高市早苗総理大臣 「今回のレーダー照射は航空機の安全な飛行に必要な範囲を超える危険な行為です。このような事案が発生したことは極めて残念です。冷静かつ毅然と対応して参ります」

 問題が発生したのは6日。午後4時32分ごろと午後6時37分ごろの2回です。

 防衛省によると、中国海軍の空母「遼寧」が沖縄本島と宮古島の間を南下して太平洋へ航行。その後、戦闘機やヘリコプターの発着訓練を実施しました。

 自衛隊は那覇基地から戦闘機を緊急発進。その中で中国軍の「J15」戦闘機が航空自衛隊の「F15」戦闘機に対してレーダー照射を断続的に行ったということです。

自衛隊 元統合幕僚長 河野克俊さん 「レーダーが照射されたということは、射撃の体制に入る前段階の行為を中国側が行ったということで、非常に危険性のある行為ですね。あとは引き金を引けば、ミサイルや弾が飛んでいく寸前」

 レーダー照射は過去にも起きています。2013年に沖縄県の尖閣諸島周辺で、中国海軍の「フリゲート艦」から海上自衛隊のヘリコプターや護衛艦に対して。2018年には能登半島沖で、韓国の駆逐艦から海上自衛隊の哨戒機に対してレーダー照射を行いました。

 今回は、戦闘機から戦闘機への照射です。

「戦闘機と戦闘機ですからね。一瞬にして距離感が圧倒的に縮まりますので、大事に至る可能性さえあった危険な事案だと思います」

■正反対の発表「世論ミスリード」

 気になるのは、どのレベルからの指示によるものなのかという点です。

防衛省関係者 「現場の忖度(そんたく)、暴走かと思われます。それぞれの忠誠心というか、成果のアピールのように現場が動いているように感じます」

 中国側の説明は…。

「自衛隊機が複数回接近し、妨害行為を行った」

 7日、オーストラリアのマールズ国防相と都内で会談した小泉進次郎防衛大臣はこう述べました。

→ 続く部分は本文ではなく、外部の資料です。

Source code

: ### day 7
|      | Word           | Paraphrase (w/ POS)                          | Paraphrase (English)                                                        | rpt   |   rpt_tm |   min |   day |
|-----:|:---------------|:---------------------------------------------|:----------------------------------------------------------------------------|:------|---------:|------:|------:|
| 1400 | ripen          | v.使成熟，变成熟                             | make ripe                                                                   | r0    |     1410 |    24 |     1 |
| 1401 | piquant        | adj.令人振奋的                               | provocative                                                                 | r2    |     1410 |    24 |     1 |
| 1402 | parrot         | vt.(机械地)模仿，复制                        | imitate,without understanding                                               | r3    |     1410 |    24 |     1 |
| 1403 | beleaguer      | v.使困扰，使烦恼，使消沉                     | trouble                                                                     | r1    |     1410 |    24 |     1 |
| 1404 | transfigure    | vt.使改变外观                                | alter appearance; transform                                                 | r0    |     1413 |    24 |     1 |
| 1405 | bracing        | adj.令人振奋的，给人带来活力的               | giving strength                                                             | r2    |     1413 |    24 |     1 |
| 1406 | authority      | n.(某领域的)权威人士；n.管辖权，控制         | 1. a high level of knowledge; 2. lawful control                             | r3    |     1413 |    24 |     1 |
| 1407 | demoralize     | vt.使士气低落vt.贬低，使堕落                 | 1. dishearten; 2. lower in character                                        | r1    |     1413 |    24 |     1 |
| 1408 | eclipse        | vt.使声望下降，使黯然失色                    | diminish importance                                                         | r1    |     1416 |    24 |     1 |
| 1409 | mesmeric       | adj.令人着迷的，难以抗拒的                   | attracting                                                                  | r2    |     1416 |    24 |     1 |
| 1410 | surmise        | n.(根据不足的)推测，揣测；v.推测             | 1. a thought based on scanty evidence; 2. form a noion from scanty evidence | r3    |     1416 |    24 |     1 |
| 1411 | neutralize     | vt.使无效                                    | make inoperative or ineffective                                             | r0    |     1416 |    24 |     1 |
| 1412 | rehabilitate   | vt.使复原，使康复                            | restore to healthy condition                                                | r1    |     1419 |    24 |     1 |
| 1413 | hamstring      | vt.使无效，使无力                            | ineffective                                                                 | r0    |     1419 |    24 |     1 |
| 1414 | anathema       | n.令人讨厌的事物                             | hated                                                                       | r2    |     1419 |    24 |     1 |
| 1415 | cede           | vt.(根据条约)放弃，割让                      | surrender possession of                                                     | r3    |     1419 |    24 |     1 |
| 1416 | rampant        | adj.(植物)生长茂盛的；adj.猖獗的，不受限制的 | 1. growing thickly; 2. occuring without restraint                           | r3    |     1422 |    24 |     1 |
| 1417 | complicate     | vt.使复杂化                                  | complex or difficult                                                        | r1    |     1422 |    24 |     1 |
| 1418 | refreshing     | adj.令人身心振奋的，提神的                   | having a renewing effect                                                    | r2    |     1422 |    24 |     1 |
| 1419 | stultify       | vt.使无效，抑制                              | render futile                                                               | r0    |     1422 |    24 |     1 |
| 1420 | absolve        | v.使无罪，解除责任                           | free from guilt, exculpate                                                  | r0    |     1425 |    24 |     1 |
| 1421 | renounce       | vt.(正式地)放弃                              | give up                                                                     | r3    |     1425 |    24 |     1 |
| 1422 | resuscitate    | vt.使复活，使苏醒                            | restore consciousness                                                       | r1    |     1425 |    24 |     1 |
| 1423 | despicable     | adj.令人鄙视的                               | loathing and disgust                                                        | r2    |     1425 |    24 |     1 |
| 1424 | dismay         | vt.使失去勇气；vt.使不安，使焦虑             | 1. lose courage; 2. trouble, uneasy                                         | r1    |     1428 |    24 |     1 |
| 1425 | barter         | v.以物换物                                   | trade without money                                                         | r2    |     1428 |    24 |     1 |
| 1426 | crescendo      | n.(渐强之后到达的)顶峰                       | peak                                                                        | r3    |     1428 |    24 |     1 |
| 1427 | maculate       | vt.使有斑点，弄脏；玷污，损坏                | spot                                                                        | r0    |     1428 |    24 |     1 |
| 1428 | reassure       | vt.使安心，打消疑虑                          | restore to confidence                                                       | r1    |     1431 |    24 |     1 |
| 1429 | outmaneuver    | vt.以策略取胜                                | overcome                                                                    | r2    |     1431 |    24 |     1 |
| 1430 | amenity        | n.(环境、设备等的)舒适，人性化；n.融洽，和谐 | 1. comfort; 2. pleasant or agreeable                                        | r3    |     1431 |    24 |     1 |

「日豪は法の支配に基づく秩序を重視し、このような中国の行動に対して、毅然かつ冷静に地域の平和と安定に向けた対応を進めていきます」

 オーストラリアのマールズ国防相もこう話しました。

「私たちはこの24時間に起きた中国の動向について、深い懸念を抱いています。引き続き日本と連携して取り組み、日本に寄り添います」

 外務省の船越事務次官は7日、中国の呉江浩駐日大使を呼び出し、強く抗議したうえで再発防止を厳重に求めました。

 一方、中国側は呼び出された立場にもかかわらず、大使が外務次官に抗議したと日本とは正反対の発表をしました。

 「中国を非難して世論をミスリードし、極めて無責任だ」と、ここでも情報戦を展開しています。